讀一個晚上的書竟然淵博而且博得荒唐,那是噱頭;讀一輩子的書竟然忘記而且忘得清光,那是罪孽。我有點失落,寫信向台北的陳素芳求救。她先是查到《文訊》社裏存有《愛晚亭》,可以影印;過不了幾天,她竟寄了一本小開本來了:「三民書局重出《愛晚亭》,算一算已經四十五年了,台灣這些老字號出版社真不錯!」素芳信上說。

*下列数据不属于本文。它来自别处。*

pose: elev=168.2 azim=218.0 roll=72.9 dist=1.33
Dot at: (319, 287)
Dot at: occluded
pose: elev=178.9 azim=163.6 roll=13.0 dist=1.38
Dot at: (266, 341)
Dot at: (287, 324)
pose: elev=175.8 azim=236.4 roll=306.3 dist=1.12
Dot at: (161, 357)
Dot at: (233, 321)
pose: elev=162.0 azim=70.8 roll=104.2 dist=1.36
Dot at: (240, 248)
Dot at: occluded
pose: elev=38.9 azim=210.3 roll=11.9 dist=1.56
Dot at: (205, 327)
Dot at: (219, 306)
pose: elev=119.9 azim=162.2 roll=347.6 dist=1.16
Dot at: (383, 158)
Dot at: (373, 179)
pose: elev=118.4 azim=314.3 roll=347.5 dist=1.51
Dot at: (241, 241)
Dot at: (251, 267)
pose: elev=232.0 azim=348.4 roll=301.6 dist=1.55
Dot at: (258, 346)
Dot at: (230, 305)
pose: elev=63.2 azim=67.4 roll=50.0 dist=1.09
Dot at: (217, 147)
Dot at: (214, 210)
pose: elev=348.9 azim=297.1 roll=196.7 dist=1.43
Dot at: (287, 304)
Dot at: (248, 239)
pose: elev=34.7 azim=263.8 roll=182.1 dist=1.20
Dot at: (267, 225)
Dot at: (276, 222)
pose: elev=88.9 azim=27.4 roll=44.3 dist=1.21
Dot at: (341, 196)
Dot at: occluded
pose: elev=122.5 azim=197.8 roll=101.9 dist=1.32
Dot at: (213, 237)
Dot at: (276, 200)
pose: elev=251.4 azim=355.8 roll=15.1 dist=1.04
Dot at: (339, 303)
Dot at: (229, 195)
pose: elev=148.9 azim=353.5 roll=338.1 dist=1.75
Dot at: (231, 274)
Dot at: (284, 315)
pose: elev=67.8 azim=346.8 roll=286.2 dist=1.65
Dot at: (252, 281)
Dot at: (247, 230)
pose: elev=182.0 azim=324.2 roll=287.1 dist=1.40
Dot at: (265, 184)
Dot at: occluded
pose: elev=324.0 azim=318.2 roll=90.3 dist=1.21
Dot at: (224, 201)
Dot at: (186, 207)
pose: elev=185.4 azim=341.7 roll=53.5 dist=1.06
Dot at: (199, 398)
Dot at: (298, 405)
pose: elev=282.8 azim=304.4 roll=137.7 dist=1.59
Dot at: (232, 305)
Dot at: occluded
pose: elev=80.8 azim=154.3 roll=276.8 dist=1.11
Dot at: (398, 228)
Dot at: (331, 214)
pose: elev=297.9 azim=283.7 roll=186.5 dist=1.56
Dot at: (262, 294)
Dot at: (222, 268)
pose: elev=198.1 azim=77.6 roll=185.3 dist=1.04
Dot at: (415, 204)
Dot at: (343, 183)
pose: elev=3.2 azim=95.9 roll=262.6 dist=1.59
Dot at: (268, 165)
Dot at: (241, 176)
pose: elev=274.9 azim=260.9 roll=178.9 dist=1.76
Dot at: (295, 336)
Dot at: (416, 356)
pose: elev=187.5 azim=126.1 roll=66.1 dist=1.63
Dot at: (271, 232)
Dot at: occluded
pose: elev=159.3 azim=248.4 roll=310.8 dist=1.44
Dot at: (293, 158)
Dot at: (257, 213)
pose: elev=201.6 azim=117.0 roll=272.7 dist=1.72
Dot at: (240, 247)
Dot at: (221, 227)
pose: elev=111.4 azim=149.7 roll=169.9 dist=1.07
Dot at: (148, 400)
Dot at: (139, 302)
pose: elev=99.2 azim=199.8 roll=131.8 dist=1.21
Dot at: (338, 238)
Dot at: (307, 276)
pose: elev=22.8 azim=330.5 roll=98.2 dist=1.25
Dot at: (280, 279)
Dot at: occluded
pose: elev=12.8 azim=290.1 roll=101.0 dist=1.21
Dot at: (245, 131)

我沒有讀過謝冰瑩一九二八年參加北伐翌年寫的《從軍日記》,林語堂譯介的英文本好像見過。我唸初中讀的是她的《女兵自傳》,去了台南升學才讀暢流版本的《愛晚亭》。有一年寒假到台北師大看老同學,我們在長長的走廊上遇見謝冰瑩,一派民初風範,旗袍長到小腿,鬢邊夾着髮夾,敦厚的嘴唇撐起一張敦厚的臉。我同學叫了一聲「謝老師!」謝冰瑩猶豫了一下笑笑說:「天冷,穿暖和些!」她的國語帶湖南鄉音。
那天深夜,我終於重讀了整本《愛晚亭》。真要把這本文集壓縮成膠囊冒充well-read的話,杜牧的十四個字最貼題:「停車坐愛楓林晚,霜葉紅於二月花」。